The deal comes in at about 8 times trailing earnings before interest, tax, depreciation and amortization (EBITDA), right where most deals in the last year have landed, including Golden Gate Capital’s acquisition of California Pizza Kitchen in July 2011, he said.
“If you find a company that’s been beaten up but there’s no structural damage to the company, this may be the time for a deal,” Hottovy said.
Shares in other full-service restaurants, including Cheesecake Factory Inc. and Buffalo Wild Wings Inc., moved higher on the P.F. Chang’s news.
In a week brimming with consumer sector news, Microsoft Corp. said it would invest $605 million over five years in Barnes & Noble Inc.’s Nook e-reader and college business; Collective Brands Inc., owner of the discount footwear chain Payless ShoeSource, signed a deal to be bought by shoemaker Wolverine Worldwide Inc. and two private equity firms for $1.32 billion; and DineEquity Inc. found a buyer for 39 of its Applebee’s restaurants in Virginia.
P.F. Chang’s CEO Rick Federico said going private would give his company greater flexibility to pursue its long-term strategy to increase traffic and improve performance.

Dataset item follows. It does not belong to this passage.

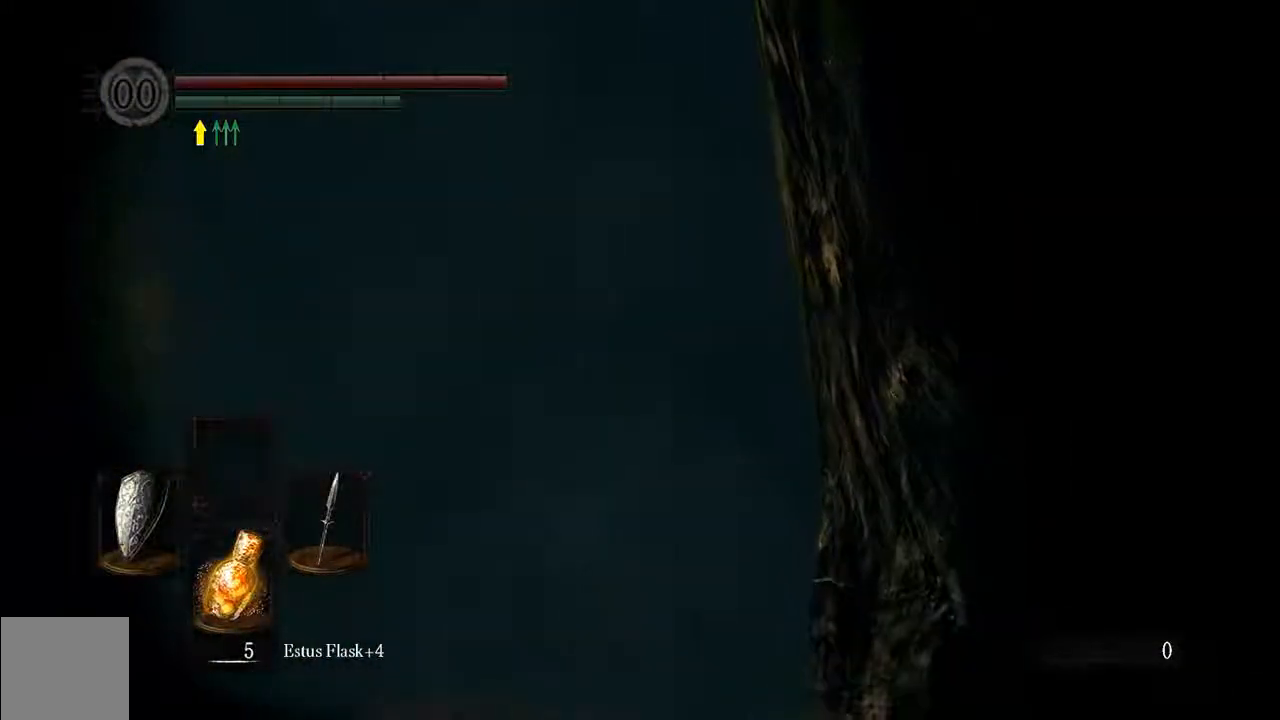
{"dt_ms": 1000, "buttons": [], "left_stick": "up", "right_stick": "center"}
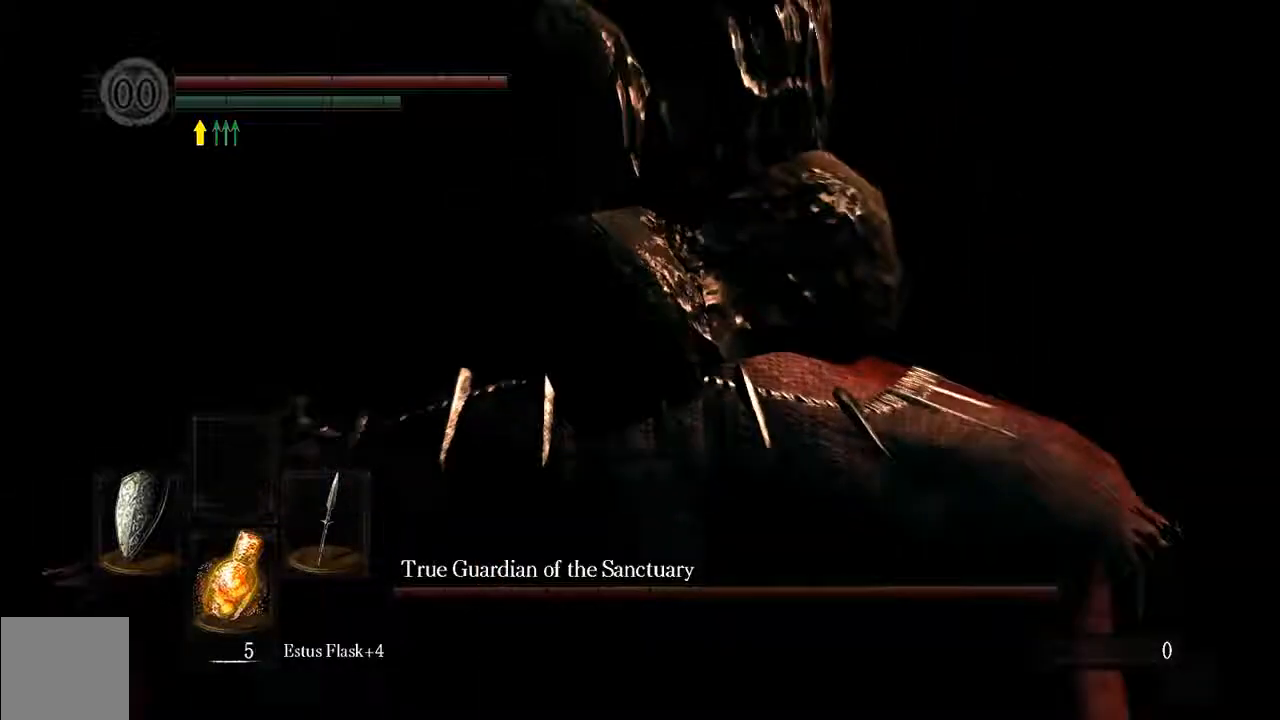
{"dt_ms": 500, "buttons": [], "left_stick": "up", "right_stick": "center", "events": []}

P.F. Chang’s, which operates namesake Bistro restaurants and the smaller Pei Wei quick-service chain, is free to solicit superior proposals through May 31, the parties to the deal said.
“Although we do not anticipate any other potential suitors now, we think any potential buyer will pave the way for greater cost scrutiny, potential closures of underperforming units and a more rapid turnaround,” Miller Tabak restaurant analyst Stephen Anderson wrote in a note to clients.